The first three races managed to create their own sub-races and completely different progenitor races that differ widely from them (Draconians only made the Lizardmen and mostly as a backup plan so that their culture and achievements wouldn't get wiped out).

Also my Orcs are semi-nomadic. Most of the time they are nomads, but there is a couple of large fortress-cities where clans/tribes can meet with each other for various reasons.

Monster Hunter

orcs are people, but they're not humans

In my own original donut steel setting, humans are what happens when dwarves and elves domesticate orcs. Like what pigs are to boars. Orcs are most often nomadic pastoralists, while most humans have become settled agriculturalists in imitation of elves and dwarves. Human barbarian tribes are a result of half finished or unsuccessful domestication, or humans for whatever reason returning to a life style closer to that of their orc ancestors, barbarian tribes often include half orcs, whether due to interbreeding with orc tribes or eventually regaining orc traits.

They're goblinoids. Now, are goblinoids human?
Depends on the setting.

Orcs rule.

>orcs are people

>humanoid (orc)

I’ve never said this before because I think it contributes nothing, but... depends on the setting.

Orcs are lesser spirits in Elder Scrolls for instance (every thing is to be honest though). They’re elves in LotR. They’re mutant humans in Shadowrun. They’re probably a type of hominid in D&D

>Are elves human?

Them's fighting words in Arcanum.

They haven't been goblinoids for a while now

yes

Kek

No one is gonna get that.
....
You green, tea loving, subhuman

Let's settle this once and for all:
Orcs > Elves > Dragons > Dwarfs > Mer-people > Humans > everything else

humans > lizardmen > dwarfs> orcs > everything else

In my campaign world they are pretty close to humans, although all offspring between the races is infertile. Dwarves and Orcs are far closer. Both having almost more neanderthal traits. Greater cranial capacity, intense xenophobia which even extends to new technologies (more of a effectiveness analysis culturally rather than effectiveness/cost. Leading to them using bronze for far longer, until Chinese style refinement of steel was invented) and so on. Generally they tend to be intensely logical and strong, but pretty bad in terms of common sense and getting along with people.
Elves are brainlets and still aboreal, an abundance of food in their natural habitat and clement weather all year means they have little reason to innovate. Since anyone can survive, the primary determinant of who gets to breed is sexual characteristic with them. So the women tend to be thicc

No.

>So then what species of ape did they evolve from?
They didn't. They are a divine creation made by a god. Just like all the other races.
>Are elves human?
No.

Your first mistake was trying to shoehorn your meager knowledge of how the world works into the fantastical and magical realm that these races exist in. They are not humans, but can breed with them because they are compatible on some level. It is not genetics, otherwise dragons would be human, but they aren't. So it must be some other means of mixing.

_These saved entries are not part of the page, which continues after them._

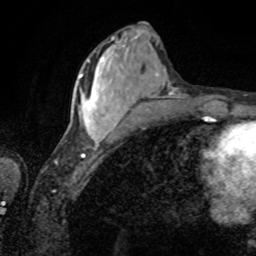
Breast MRI, one axial slice; slice 31 of 80 in the series (ordered by position); cropped to one breast; dynamic contrast-enhanced series, time point 2 of 8 at this slice position (early post-contrast); 1.5 T; TE 4.2 ms, TR 7 ms; 2 mm slice thickness; 256 × 256 image matrix, field of view 155 × 155 mm. Female patient.
Outlined on this slice (semi-automatic segmentation, software-assisted and operator-edited):
- enhancing-tissue mask used for the functional tumour volume (all voxels passing the contrast-enhancement thresholds inside the analysis volume; usually the tumour): bounding box (x1, y1, x2, y2) in pixels: (80, 57, 120, 142)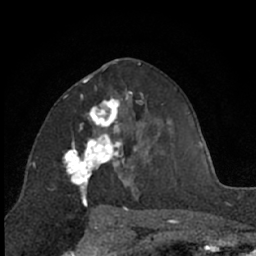
Breast MRI (dynamic contrast-enhanced), one axial slice. Position 36 of 66 along the scan axis. Cropped to one breast. Dynamic contrast-enhanced series, time point 2 of 7 at this slice position (early post-contrast). 1.5 T. TE 3 ms, TR 6.3 ms. 256 × 256 image matrix, field of view 145 × 145 mm. Female patient.
Structures marked on this image (semi-automatically segmented with operator editing):
- enhancing-tissue mask used for the functional tumour volume (all voxels passing the contrast-enhancement thresholds inside the analysis volume; usually the tumour): bounding box [x1, y1, x2, y2] px = [63, 92, 131, 210]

There are many ways in which you can make a race or species mix with another seemingly incompatible one. The first is simply divine decree, that the gods will it so, so it happens. Obviously this isnt going to sate your idiocy. So let's go with something more interesting. Rupert Sheldrake is a "scientist", a crank, a loon, who has come up with his own "theory" about how life evolved and how it changes down through heredity. His pseudoscientific "theory" is called morphogenic field theory. Basically all creatures emit a special field (basically a soul without being a soul) around them that tells their cells what shape and configuration their body should be. Why can a human and and an orc breed? Because their fields are compatible, resulting in a mixed field that results in half orcs. This also explains half dragons, half celestials, and all the other weird hybrids, along with polymorph magics that can change your shape and even species.

Evolution is a basic, tired, high school knowledge level idea for how races mix or evolve. Go weird, go interesting, go with pseudoscience and folklore and mythic narratives.